Believing the code needs explanation should almost always be based upon your belief about how easy it is to understand the purpose of the code -- if the purpose is clear, then you probably don't need an explanation as to what it is doing. This is in part the purpose of good naming -- so that given a name of a function and it's input/output, you will understand why the code is needed and why it is doing whatever it is doing.

Comments on the syntax should be extremely rare, pretty much limited to cases where it is BOTH obscure AND possible to misunderstand it to be something else. If it's simply obscure, then trust that they will look it up if they need it, if it's simply likely to be misunderstood a + b * c then write it so that it's less likely to misunderstand a + (b*c).
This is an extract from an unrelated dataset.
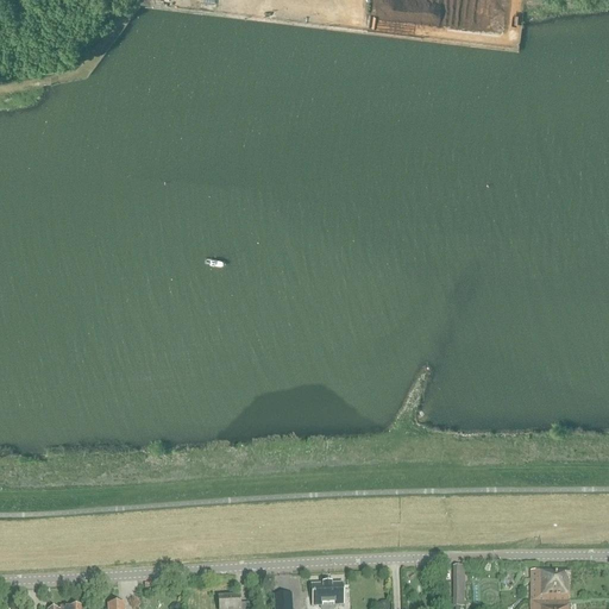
[(199,5),(196,11),(211,16),(213,8),(199,5)]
If on the other hand the purpose is unclear (working around a framework/compiler bug for an extreme example) then you need a comment so that the next person can understand why you are doing what you are doing.

Adding comments when you debug is fine, debugging naturally brings you back to older code which you may struggle to understand -- and struggling to understand, you know that it needs comments.

This may be why lots of people start off giving comments on syntax -- they haven't yet mastered it, and are still struggling with it a bit, and don't have enough experience to realize that syntax is something that they will learn and understand later. They expect to have trouble understanding the syntax, and thus provide a comment.

But having this as your normal mode of operation is not ideal, at best it is then helpful the 2nd time you have to debug that code. You should strive to anticipate where you will have trouble understanding the code, and write the comments explaining it as it is written. Don't expect to get it right all the time, or even most of the time at first. Just try to do better.